Despite the legal setbacks for Lee and Johnson less than two days before they are expected to be executed, the attorneys for the two condemned men and the other prisoners scheduled to be executed over the next nine days have shown a propensity to find legal avenues and arguments to file new appeals.

Lee was convicted of killing Jacksonville resident Debra Reese on March 24, 1997. The 26-year old murder victim was found brutally murdered in her home in Jacksonville on Feb. 9, 1993. She had been beaten some thirty-six times with a tire thumper, a tool resembling a baseball bat that her husband Billy, a truck driver, had given to her for protection while he was away.

On Monday, the Arkansas Supreme Court granted a stay for the executions of Don Davis and Bruce Ward after a flurry of local, state and federal court filings that began late last week. Chief Justice Dan Kemp and Justices Courtney Goodson, Josephine Hart, and Robin Wynne were in the majority opinion. Justices Karen Baker, Shawn Womack and Rhonda Wood were the three dissenters.

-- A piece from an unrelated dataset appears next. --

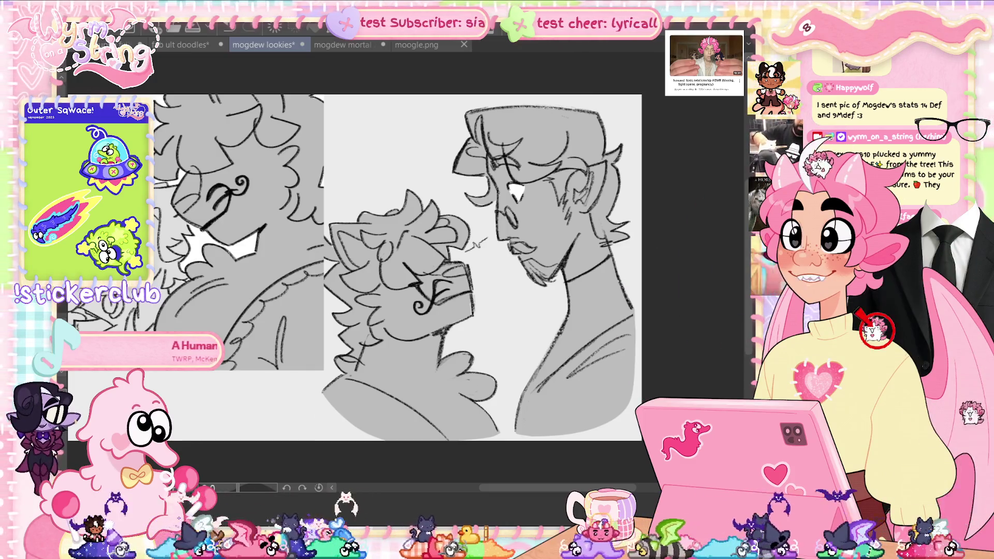
Bring up the Mogdew stat card image and zoom in on its values
key(alt+Tab)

J.R. Davis, spokesman for Gov. Asa Hutchinson, said the clock for both men’s death sentence will now have to be reset after April 30, when one of the drugs for the state’s execution protocol will expire. However, the other five executions scheduled for April 20 and April 27 will continue as scheduled, he said.

Those capital punishment dates this week will be followed by the executions of Marcel Williams and Jack Jones on April 24 and Kenneth Williams on April 27. ADC inmate Jason McGehee was granted clemency earlier this month. He was sentenced to death Jan. 8, 1998, for capital murder for kidnapping, torturing and killing 15-year-old John Melbourne Jr. in 1996.